Catalyst

14226873022_1a9e558274_oIt’s just as easy for me to form a positive thought as it is for me to think about all that is not going the way I would like. I realized this yesterday as I was leaving work and brooding about how unfulfilled I was feeling. As I descended the steps into the parking lot where my car sat waiting for me faithfully I switched my thoughts to hopes for the future and to the list I had made earlier that day of the things I could control in my life and how focusing on these things would make me feel. “Thoughts” and “emotions” were listed sandwiched between “how much I exercise” and “how much time I spend writing”. Instantly I was in a better place – such a simple fix to break free from an impending funk. Next to the words “thoughts” and “emotions” I’d listed that I would feel more positive, calmer, more focused, less stressed, happier, and more in control. At that moment my shifting thoughts were instant proof.

I think the hard part of breaking out of negative mind patterns is teaching ourselves that endlessly thinking about all that is wrong in our lives doesn’t buy us what we seek. Investing in negativity and negative self-talk does not yield a happier more productive person; in fact, it produces the opposite. The more we focus on the negative the further down a spiral into despair we fall.
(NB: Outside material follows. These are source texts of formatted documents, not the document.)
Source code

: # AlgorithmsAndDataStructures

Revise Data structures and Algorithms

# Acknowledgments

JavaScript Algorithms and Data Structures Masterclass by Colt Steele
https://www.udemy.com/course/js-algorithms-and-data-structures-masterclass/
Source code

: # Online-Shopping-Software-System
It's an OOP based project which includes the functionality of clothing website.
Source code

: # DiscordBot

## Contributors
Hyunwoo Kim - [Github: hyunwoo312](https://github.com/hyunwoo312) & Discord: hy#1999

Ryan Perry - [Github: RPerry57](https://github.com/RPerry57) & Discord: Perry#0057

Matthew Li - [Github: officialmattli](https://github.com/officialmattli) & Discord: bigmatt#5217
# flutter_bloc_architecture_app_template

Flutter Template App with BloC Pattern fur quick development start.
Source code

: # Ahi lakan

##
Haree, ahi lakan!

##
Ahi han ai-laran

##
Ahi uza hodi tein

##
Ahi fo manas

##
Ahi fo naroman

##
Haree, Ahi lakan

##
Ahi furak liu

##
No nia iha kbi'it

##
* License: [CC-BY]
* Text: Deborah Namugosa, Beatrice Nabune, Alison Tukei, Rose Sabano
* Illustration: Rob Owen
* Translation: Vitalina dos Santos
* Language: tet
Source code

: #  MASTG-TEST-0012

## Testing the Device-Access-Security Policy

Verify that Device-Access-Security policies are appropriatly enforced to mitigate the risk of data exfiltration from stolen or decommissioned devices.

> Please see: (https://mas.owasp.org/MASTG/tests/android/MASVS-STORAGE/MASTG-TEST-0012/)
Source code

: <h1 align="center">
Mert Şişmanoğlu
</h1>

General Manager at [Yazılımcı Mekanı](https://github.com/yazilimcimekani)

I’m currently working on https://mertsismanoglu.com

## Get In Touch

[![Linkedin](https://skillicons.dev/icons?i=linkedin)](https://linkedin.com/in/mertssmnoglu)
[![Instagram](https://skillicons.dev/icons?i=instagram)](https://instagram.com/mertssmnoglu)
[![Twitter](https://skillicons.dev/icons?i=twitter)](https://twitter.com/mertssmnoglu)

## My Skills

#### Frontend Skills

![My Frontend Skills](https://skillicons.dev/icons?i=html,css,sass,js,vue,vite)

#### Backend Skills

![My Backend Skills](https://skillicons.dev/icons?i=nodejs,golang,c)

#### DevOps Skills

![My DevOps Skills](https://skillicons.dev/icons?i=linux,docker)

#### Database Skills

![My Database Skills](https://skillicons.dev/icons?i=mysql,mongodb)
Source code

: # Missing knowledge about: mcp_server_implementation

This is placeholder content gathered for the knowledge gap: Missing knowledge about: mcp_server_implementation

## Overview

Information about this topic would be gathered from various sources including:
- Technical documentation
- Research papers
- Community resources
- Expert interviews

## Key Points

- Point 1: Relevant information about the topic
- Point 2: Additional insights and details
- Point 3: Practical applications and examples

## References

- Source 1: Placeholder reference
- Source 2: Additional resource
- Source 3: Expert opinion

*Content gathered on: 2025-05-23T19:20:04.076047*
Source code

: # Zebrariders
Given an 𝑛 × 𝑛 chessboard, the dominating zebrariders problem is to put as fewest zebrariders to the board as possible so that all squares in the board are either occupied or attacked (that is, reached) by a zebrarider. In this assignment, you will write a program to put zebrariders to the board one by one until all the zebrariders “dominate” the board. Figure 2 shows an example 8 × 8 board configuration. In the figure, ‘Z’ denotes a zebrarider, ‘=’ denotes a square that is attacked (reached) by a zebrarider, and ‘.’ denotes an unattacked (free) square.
Yesterday’s exercise of picking an area of my life to focus on and to control came out of my desire to feel useful and purposeful despite being stuck in an unhappy work environment. In 2012 I completed this same exercise while working at a job where I was not given the opportunity to apply all my skills and experience. I felt overqualified and underwhelmed with the assignments given to me. I was stagnating like a pool of standing water-a perfect breeding ground for harmful unwanted parasites to corrupt and cloud my thinking and propel me headlong into a dark malaise. In response I decided to tackle controlling the foods and how much of them I consumed. This was something I had complete control over. Nobody was force feeding me food. So I joined Weight Watchers and set myself on a course for healthier eating. And in 13 months I dropped 75 pounds. How liberating! And three years later I’m still enjoying the benefits of taking control of that area of my life.

This year I’m in a different job at a different company, but once again I find myself feeling unfulfilled. I was reminded of something Stuart Wilde said (I’m paraphrasing here): ‘If you want to feel challenged, challenge yourself! If you want to feel motivated, motivate yourself!’ What I want is to feel fulfilled and valuable in spite of my current work situation. So this year I’m setting out to control my thoughts and therefore my emotions. After all I’ve proven to myself that investing in negativity doesn’t buy me happiness. And I’m getting so excited thinking about my future. When I’m successful at controlling my thoughts and emotions this year, what benefits will I continue to reap years after this initial impetus has passed?